Ao Pai celestial Minh’alma entrego,
Às margens quase da outra vida, cego,
Mas abrasado de infinito amor.

Pelo bom Deus, que me concede ainda,
Quando a minha missão na terra finda,
Esta bendita luz interior.”

Sobre o seu livro de poesias preferido, “Frautas de Outono," confessou: “Este livro é toda a minha vida”. Na realidade, as suas páginas comprovam o sentido humano e a profunda grandeza de sua alma e de seu coração, que o consagraram e o imortalizaram, na literatura brasileira. Othon Costa, no prefácio de “Frautas de Outono”: “Repito a frase de Horácio, nas suas Odes – non omnis moriar.Porque com um livro assim, ninguém, em verdade, morre completamente”. (Rio de Janeiro, 1954).

Leôncio Correia era espírita. Em 1922, entrou para o Congresso Espírita, no Rio de Janeiro. Pertenceu ao Conselho da Associação Espírita Obreiros do Bem, e se tornou presidente da Liga Espírita do Brasil, no triênio 1939-1942. No dia 15 de Novembro de 1939, na Associação Brasileira de Imprensa, na comemoração do Cinquentenário do Brasil República, ocupou a presidência de honra do 1º Congresso Brasileiro de Jornalistas Espíritas.

Leôncio Correia faleceu no Rio de Janeiro, em 19 de junho de 1950, pouco antes de completar 85 anos de idade. Seus restos mortais repousam em sepultura, ao lado da poetisa Júlia da Costa, no Instituto Histórico e Geográfico, em Paranaguá-PR.

Como parte das comemorações do 1º Centenário do Estado do Paraná, o, então, Governador Bento Munhoz da Rocha mandou editar as “Obras Completas” de Leôncio Correia, prefaciadas por nomes ilustres da nossa literatura, como Rodrigo Otávio Filho, Andrade Muricy, Othon Costa, etc.

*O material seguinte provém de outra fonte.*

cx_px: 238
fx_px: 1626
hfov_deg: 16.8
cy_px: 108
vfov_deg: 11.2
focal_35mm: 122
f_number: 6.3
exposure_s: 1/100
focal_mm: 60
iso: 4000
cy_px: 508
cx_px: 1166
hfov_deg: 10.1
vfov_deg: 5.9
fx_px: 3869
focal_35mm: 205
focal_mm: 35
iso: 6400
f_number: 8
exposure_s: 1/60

Todos enalteceram, em vários aspectos, a fecunda existência desse inesquecível paranaense. Na ocasião, os livros foram doados a todas as escolas públicas estaduais paranaenses.

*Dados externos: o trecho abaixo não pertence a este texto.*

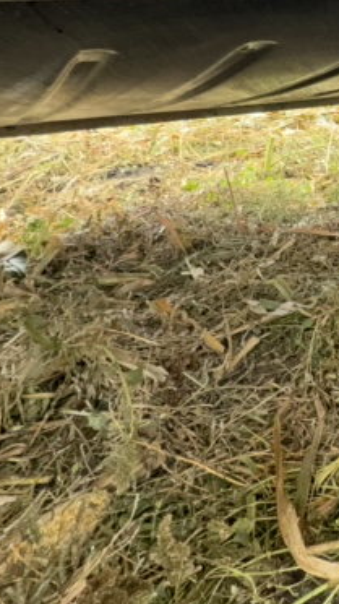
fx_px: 672
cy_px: -15
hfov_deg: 21.3
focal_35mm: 42
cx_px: 571
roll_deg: +2.7
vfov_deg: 41.4
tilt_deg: +4.8
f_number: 2.2
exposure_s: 1/114
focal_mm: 2.22
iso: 64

Vivendo longe do Paraná e muito além de Paranaguá, sua terra natal, como jornalista, homem público, educador e político, elevou o nome do Paraná a nível nacional, expressando o seu amor cívico à sua pátria, nas palavras:

O meu desejo sempre foi diariamente ouvir o nome do Paraná falado, criticado, caluniado, elogiado, combatido, defendido, motejado, engrandecido, malsinado, mas nunca esquecido!”

 

 

Prof.ª Dr.ª Gilka Correia
Presidente do Centro de Letras de Paranaguá Leôncio Correia.

 

 

 

 

 

REFERÊNCIAS
 

CARNEIRO, DAVID. Galeria de ontem e de hoje. Livro primeiro da galeria de ontem, páginas 381 e 382, Editora Vanguarda, Curitiba, 1963.

CORREIA, LEÔNCIO. Obras completas. FRAUTA DE OUTONO 2. Edição Comemorativa do 1º Centenário do Estado do Paraná, a mando do Governador Beto Munhoz da Rocha, Curitiba-Pr, 1954.

COSTA, OTHON. Frauta de Outono, 2. Obras de Leôncio Correia, Prefácio, Edição do Estado do Paraná, Curitiba, 1954.

KARAN, P R. Leôncio Correia: Biografia. Antologia. Edicção artesanal. Biblioteca Pública do Paraná. 2003.

MURILO, CLAUDIO. Leôncio Correia, o Poeta do Amor. Revista da Academia Carioca de Letras, Brochura com versos e comentários. Editora Prata da Casa, Curitiba, 1957.